Normally, that’s great — but, right now, DiVietro just wishes the plan she’d put in motion could have seen itself through.

Finally secure in a spot as one of the North Carolina women’s lacrosse program’s top players, DiVietro was playing a crucial role for the nation’s top-ranked team that was chasing after its first national championship since 2016. Then, after she graduated with a business degree, DiVietro planned to head to San Francisco to start working at IEQ Capital, a wealth-management company.


“I’ve been driving myself crazy trying to come up with an answer of what to do,” DiVietro said recently in a phone interview. “All my teammates and friends are asking me what I’m going to choose.”

With the NCAA’s decision that seniors in spring sports could gain an extra year of playing eligibility after the COVID-19 pandemic resulted in canceled spring-sport seasons across the country, DiVietro — back home in Niskayuna — could head to Chapel Hill for another year of school and lacrosse. While delaying starting her professional career wouldn’t be an easy decision to make on its own, it’s further complicated because it’s not yet 100% clear how scholarship aid would be handled and DiVietro would also need to figure out a revised academic path since she intends to complete her undergraduate work this spring.

“So, right now, I’m waiting for more answers,” said DiVietro, who helped lead Niskayuna to a pair of Section II championships during a high school career that saw her score more than 100 points in her senior season. 

Before her senior college season was canceled, DiVietro had worked her way into a starring role with head coach Jenny Levy’s top-ranked program. After registering 19 goals and 12 assists in her first three seasons at North Carolina, DiVietro had contributed eight goals and four assists through the team’s 7-0 start. What turned out to be the final game of her 2020 season was one of the best of her college career, as DiVietro had two goals and an assist in a 20-18 win at No. 6 Northwestern.

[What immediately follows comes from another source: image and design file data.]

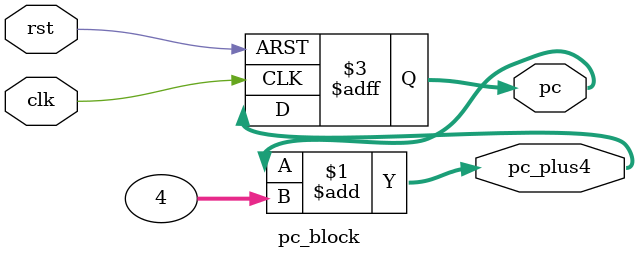
<source format=v>
/*module pc_block (
    input  wire        clk,
    input  wire        rst,
    output reg  [31:0] pc
);

    reg [31:0] pc_next;

    // Next PC logic (combinational)
    always @(*) begin
        pc_next = pc + 32'd4;
    end

    // PC register (sequential)
    always @(posedge clk or posedge rst) begin
        if (rst)
            pc <= 32'd0;      // Start at PC = 0
        else
            pc <= pc_next;   // PC = PC + 4
    end

endmodule*/


module pc_block (
    input  wire        clk,
    input  wire        rst,
    output reg  [31:0] pc,
    output wire [31:0] pc_plus4
);

    assign pc_plus4 = pc + 32'd4;

    always @(posedge clk or posedge rst) begin
        if (rst)
            pc <= 32'd0;      // Start at PC = 0
        else
            pc <= pc_plus4;  // PC = PC + 4
    end

endmodule


</source>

A couple days later, North Carolina’s practice was filled with players “hysterically crying” as they knew word was coming that their season was set to end.

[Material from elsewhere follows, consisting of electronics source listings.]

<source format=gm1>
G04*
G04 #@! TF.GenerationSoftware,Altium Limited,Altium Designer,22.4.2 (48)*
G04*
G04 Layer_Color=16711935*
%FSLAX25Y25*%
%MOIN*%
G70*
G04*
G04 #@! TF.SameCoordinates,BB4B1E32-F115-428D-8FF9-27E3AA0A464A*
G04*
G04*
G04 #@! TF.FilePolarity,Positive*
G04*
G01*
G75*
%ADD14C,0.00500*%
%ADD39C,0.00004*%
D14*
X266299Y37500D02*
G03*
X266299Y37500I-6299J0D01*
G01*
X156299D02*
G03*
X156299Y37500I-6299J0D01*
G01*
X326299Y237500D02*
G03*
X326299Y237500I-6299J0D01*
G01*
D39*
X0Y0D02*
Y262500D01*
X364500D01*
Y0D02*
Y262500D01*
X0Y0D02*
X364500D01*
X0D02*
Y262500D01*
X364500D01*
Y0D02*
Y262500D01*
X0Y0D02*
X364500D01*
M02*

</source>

“This season was just so much for me, personally, because I was starting to get a bigger role. I’d found my place. It took me a couple years, but I’d started to realize what my skill set was [at the college level] and how it could benefit the team as a whole,” DiVietro said. “For it to end after seven games was so tough, personally. . . . I know in the grand scheme of things it was the right move, but in that moment it stung.”

These days, DiVietro does what she can to stay active. Back home in Niskayuna, the lacrosse star will pass the ball back and forth with her brother, go for long runs and find ways to continue strength training without the full range of equipment she’d become accustomed to using as a member of her college program. Beyond that, she’s keeping up with her classes that have all moved online.

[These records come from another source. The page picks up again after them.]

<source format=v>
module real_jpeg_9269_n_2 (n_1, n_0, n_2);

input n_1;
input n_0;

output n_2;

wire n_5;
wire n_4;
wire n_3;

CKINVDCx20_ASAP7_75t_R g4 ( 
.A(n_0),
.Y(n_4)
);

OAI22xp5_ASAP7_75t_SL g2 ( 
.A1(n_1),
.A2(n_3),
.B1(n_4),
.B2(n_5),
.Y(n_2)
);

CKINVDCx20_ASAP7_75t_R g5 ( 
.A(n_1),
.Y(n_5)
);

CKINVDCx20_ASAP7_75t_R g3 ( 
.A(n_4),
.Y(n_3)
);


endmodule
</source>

“Doing school from home,” DiVietro said, “is very weird.”

That’s true for anyone, but especially for a senior who was on the verge of taking part in all the things that student-athletes work toward during their college careers. If she opts not to head back to North Carolina for a fifth school year, DiVietro said she has more than enough “great memories” to leave her satisfied, but she also knows there are so many more memories to make if she heads back to school.

“What makes the decision so tough is that Chapel Hill is such a special place, and realizing that in my senior year I never got a senior day or a graduation — the stuff that seniors expect,” DiVietro said. “That makes it so much harder to leave such a special place.”